Data records =>

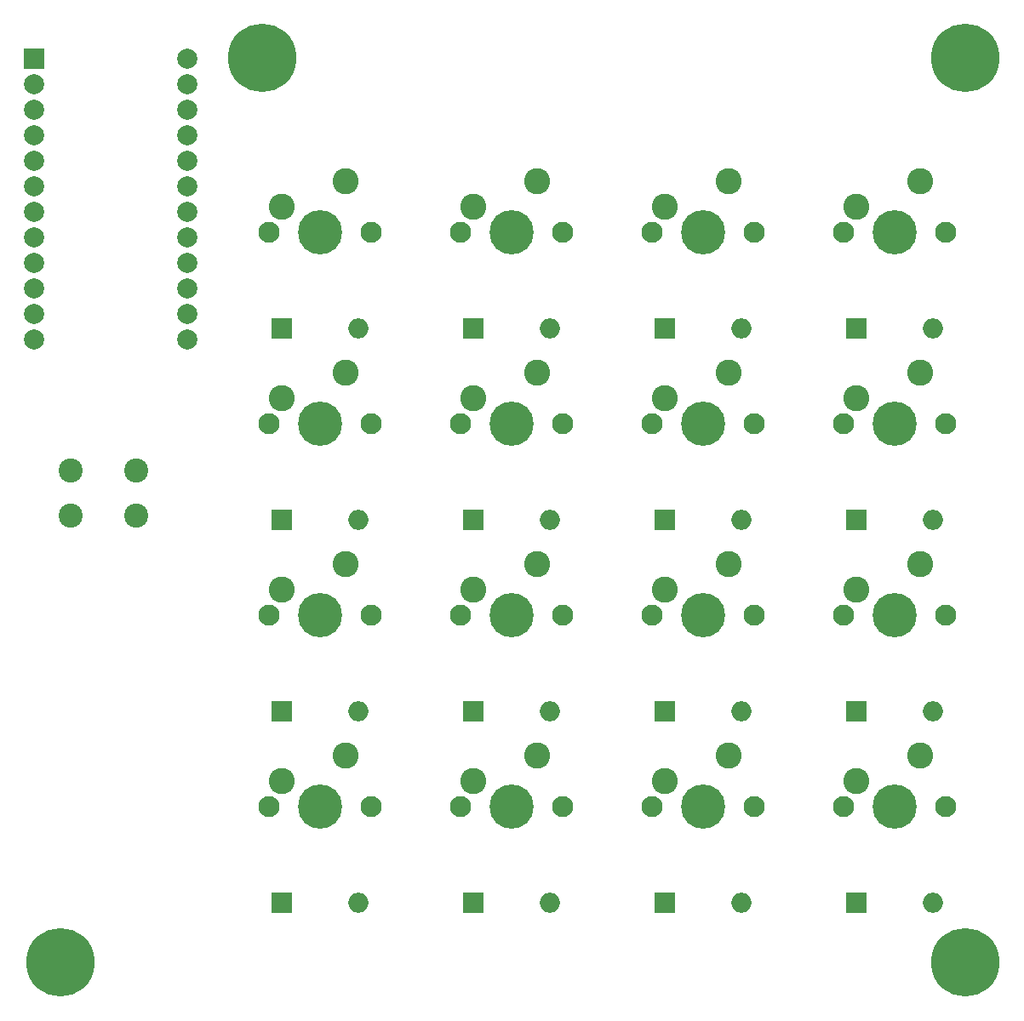
<source format=gbs>
G04 #@! TF.GenerationSoftware,KiCad,Pcbnew,(5.0.0)*
G04 #@! TF.CreationDate,2018-09-08T04:15:37+09:00*
G04 #@! TF.ProjectId,macro4x4,6D6163726F3478342E6B696361645F70,rev?*
G04 #@! TF.SameCoordinates,Original*
G04 #@! TF.FileFunction,Soldermask,Bot*
G04 #@! TF.FilePolarity,Negative*
%FSLAX46Y46*%
G04 Gerber Fmt 4.6, Leading zero omitted, Abs format (unit mm)*
G04 Created by KiCad (PCBNEW (5.0.0)) date 09/08/18 04:15:37*
%MOMM*%
%LPD*%
G01*
G04 APERTURE LIST*
%ADD10C,6.800000*%
%ADD11R,2.000000X2.000000*%
%ADD12O,2.000000X2.000000*%
%ADD13C,2.600000*%
%ADD14C,4.400000*%
%ADD15C,2.100000*%
%ADD16C,2.000000*%
%ADD17C,2.400000*%
G04 APERTURE END LIST*
D10*
G04 #@! TO.C,m4*
X135000000Y-145000000D03*
G04 #@! TD*
G04 #@! TO.C,m3*
X135000000Y-55000000D03*
G04 #@! TD*
G04 #@! TO.C,m2*
X45000000Y-145000000D03*
G04 #@! TD*
D11*
G04 #@! TO.C,D1*
X66950000Y-81915000D03*
D12*
X74570000Y-81915000D03*
G04 #@! TD*
G04 #@! TO.C,D2*
X93620000Y-81915000D03*
D11*
X86000000Y-81915000D03*
G04 #@! TD*
G04 #@! TO.C,D3*
X105050000Y-81915000D03*
D12*
X112670000Y-81915000D03*
G04 #@! TD*
D11*
G04 #@! TO.C,D4*
X124100000Y-81915000D03*
D12*
X131720000Y-81915000D03*
G04 #@! TD*
D11*
G04 #@! TO.C,D5*
X66950000Y-100965000D03*
D12*
X74570000Y-100965000D03*
G04 #@! TD*
D11*
G04 #@! TO.C,D6*
X86000000Y-100965000D03*
D12*
X93620000Y-100965000D03*
G04 #@! TD*
G04 #@! TO.C,D7*
X112670000Y-100965000D03*
D11*
X105050000Y-100965000D03*
G04 #@! TD*
D12*
G04 #@! TO.C,D8*
X131720000Y-100965000D03*
D11*
X124100000Y-100965000D03*
G04 #@! TD*
D12*
G04 #@! TO.C,D9*
X74570000Y-120015000D03*
D11*
X66950000Y-120015000D03*
G04 #@! TD*
D12*
G04 #@! TO.C,D10*
X93620000Y-120015000D03*
D11*
X86000000Y-120015000D03*
G04 #@! TD*
G04 #@! TO.C,D11*
X105050000Y-120015000D03*
D12*
X112670000Y-120015000D03*
G04 #@! TD*
D11*
G04 #@! TO.C,D12*
X124100000Y-120015000D03*
D12*
X131720000Y-120015000D03*
G04 #@! TD*
G04 #@! TO.C,D13*
X74570000Y-139065000D03*
D11*
X66950000Y-139065000D03*
G04 #@! TD*
G04 #@! TO.C,D14*
X86000000Y-139065000D03*
D12*
X93620000Y-139065000D03*
G04 #@! TD*
G04 #@! TO.C,D15*
X112670000Y-139065000D03*
D11*
X105050000Y-139065000D03*
G04 #@! TD*
D12*
G04 #@! TO.C,D16*
X131720000Y-139065000D03*
D11*
X124100000Y-139065000D03*
G04 #@! TD*
D13*
G04 #@! TO.C,SW1*
X73300000Y-67290000D03*
X66950000Y-69830000D03*
D14*
X70760000Y-72370000D03*
D15*
X65680000Y-72370000D03*
X75840000Y-72370000D03*
G04 #@! TD*
G04 #@! TO.C,SW2*
X94890000Y-72370000D03*
X84730000Y-72370000D03*
D14*
X89810000Y-72370000D03*
D13*
X86000000Y-69830000D03*
X92350000Y-67290000D03*
G04 #@! TD*
G04 #@! TO.C,SW3*
X111400000Y-67290000D03*
X105050000Y-69830000D03*
D14*
X108860000Y-72370000D03*
D15*
X103780000Y-72370000D03*
X113940000Y-72370000D03*
G04 #@! TD*
D13*
G04 #@! TO.C,SW4*
X130450000Y-67290000D03*
X124100000Y-69830000D03*
D14*
X127910000Y-72370000D03*
D15*
X122830000Y-72370000D03*
X132990000Y-72370000D03*
G04 #@! TD*
D13*
G04 #@! TO.C,SW5*
X73300000Y-86340000D03*
X66950000Y-88880000D03*
D14*
X70760000Y-91420000D03*
D15*
X65680000Y-91420000D03*
X75840000Y-91420000D03*
G04 #@! TD*
G04 #@! TO.C,SW6*
X94890000Y-91420000D03*
X84730000Y-91420000D03*
D14*
X89810000Y-91420000D03*
D13*
X86000000Y-88880000D03*
X92350000Y-86340000D03*
G04 #@! TD*
D15*
G04 #@! TO.C,SW7*
X113940000Y-91420000D03*
X103780000Y-91420000D03*
D14*
X108860000Y-91420000D03*
D13*
X105050000Y-88880000D03*
X111400000Y-86340000D03*
G04 #@! TD*
D15*
G04 #@! TO.C,SW8*
X132990000Y-91420000D03*
X122830000Y-91420000D03*
D14*
X127910000Y-91420000D03*
D13*
X124100000Y-88880000D03*
X130450000Y-86340000D03*
G04 #@! TD*
D15*
G04 #@! TO.C,SW9*
X75840000Y-110470000D03*
X65680000Y-110470000D03*
D14*
X70760000Y-110470000D03*
D13*
X66950000Y-107930000D03*
X73300000Y-105390000D03*
G04 #@! TD*
D15*
G04 #@! TO.C,SW10*
X94890000Y-110470000D03*
X84730000Y-110470000D03*
D14*
X89810000Y-110470000D03*
D13*
X86000000Y-107930000D03*
X92350000Y-105390000D03*
G04 #@! TD*
D15*
G04 #@! TO.C,SW11*
X113940000Y-110470000D03*
X103780000Y-110470000D03*
D14*
X108860000Y-110470000D03*
D13*
X105050000Y-107930000D03*
X111400000Y-105390000D03*
G04 #@! TD*
D15*
G04 #@! TO.C,SW12*
X132990000Y-110470000D03*
X122830000Y-110470000D03*
D14*
X127910000Y-110470000D03*
D13*
X124100000Y-107930000D03*
X130450000Y-105390000D03*
G04 #@! TD*
G04 #@! TO.C,SW13*
X73300000Y-124440000D03*
X66950000Y-126980000D03*
D14*
X70760000Y-129520000D03*
D15*
X65680000Y-129520000D03*
X75840000Y-129520000D03*
G04 #@! TD*
D13*
G04 #@! TO.C,SW14*
X92350000Y-124440000D03*
X86000000Y-126980000D03*
D14*
X89810000Y-129520000D03*
D15*
X84730000Y-129520000D03*
X94890000Y-129520000D03*
G04 #@! TD*
D13*
G04 #@! TO.C,SW15*
X111400000Y-124440000D03*
X105050000Y-126980000D03*
D14*
X108860000Y-129520000D03*
D15*
X103780000Y-129520000D03*
X113940000Y-129520000D03*
G04 #@! TD*
D13*
G04 #@! TO.C,SW16*
X130450000Y-124440000D03*
X124100000Y-126980000D03*
D14*
X127910000Y-129520000D03*
D15*
X122830000Y-129520000D03*
X132990000Y-129520000D03*
G04 #@! TD*
D11*
G04 #@! TO.C,U1*
X42380000Y-55030000D03*
D16*
X42380000Y-57570000D03*
X42380000Y-60110000D03*
X42380000Y-62650000D03*
X42380000Y-65190000D03*
X42380000Y-67730000D03*
X42380000Y-70270000D03*
X42380000Y-72810000D03*
X42380000Y-75350000D03*
X42380000Y-77890000D03*
X42380000Y-80430000D03*
X42380000Y-82970000D03*
X57620000Y-82970000D03*
X57620000Y-80430000D03*
X57620000Y-77890000D03*
X57620000Y-75350000D03*
X57620000Y-72810000D03*
X57620000Y-70270000D03*
X57620000Y-67730000D03*
X57620000Y-65190000D03*
X57620000Y-62650000D03*
X57620000Y-60110000D03*
X57620000Y-57570000D03*
X57620000Y-55030000D03*
G04 #@! TD*
D10*
G04 #@! TO.C,m1*
X65000000Y-55000000D03*
G04 #@! TD*
D17*
G04 #@! TO.C,RST_SW1*
X46000000Y-100500000D03*
X46000000Y-96000000D03*
X52500000Y-100500000D03*
X52500000Y-96000000D03*
G04 #@! TD*
M02*

</source>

Exercise =>
Go back to the entries above and restate word for word every line from the first through the one that contains "G04 #@! TO.C,D6*", leaving the pictures behind.

Solution =>
<source format=gbs>
G04 #@! TF.GenerationSoftware,KiCad,Pcbnew,(5.0.0)*
G04 #@! TF.CreationDate,2018-09-08T04:15:37+09:00*
G04 #@! TF.ProjectId,macro4x4,6D6163726F3478342E6B696361645F70,rev?*
G04 #@! TF.SameCoordinates,Original*
G04 #@! TF.FileFunction,Soldermask,Bot*
G04 #@! TF.FilePolarity,Negative*
%FSLAX46Y46*%
G04 Gerber Fmt 4.6, Leading zero omitted, Abs format (unit mm)*
G04 Created by KiCad (PCBNEW (5.0.0)) date 09/08/18 04:15:37*
%MOMM*%
%LPD*%
G01*
G04 APERTURE LIST*
%ADD10C,6.800000*%
%ADD11R,2.000000X2.000000*%
%ADD12O,2.000000X2.000000*%
%ADD13C,2.600000*%
%ADD14C,4.400000*%
%ADD15C,2.100000*%
%ADD16C,2.000000*%
%ADD17C,2.400000*%
G04 APERTURE END LIST*
D10*
G04 #@! TO.C,m4*
X135000000Y-145000000D03*
G04 #@! TD*
G04 #@! TO.C,m3*
X135000000Y-55000000D03*
G04 #@! TD*
G04 #@! TO.C,m2*
X45000000Y-145000000D03*
G04 #@! TD*
D11*
G04 #@! TO.C,D1*
X66950000Y-81915000D03*
D12*
X74570000Y-81915000D03*
G04 #@! TD*
G04 #@! TO.C,D2*
X93620000Y-81915000D03*
D11*
X86000000Y-81915000D03*
G04 #@! TD*
G04 #@! TO.C,D3*
X105050000Y-81915000D03*
D12*
X112670000Y-81915000D03*
G04 #@! TD*
D11*
G04 #@! TO.C,D4*
X124100000Y-81915000D03*
D12*
X131720000Y-81915000D03*
G04 #@! TD*
D11*
G04 #@! TO.C,D5*
X66950000Y-100965000D03*
D12*
X74570000Y-100965000D03*
G04 #@! TD*
D11*
G04 #@! TO.C,D6*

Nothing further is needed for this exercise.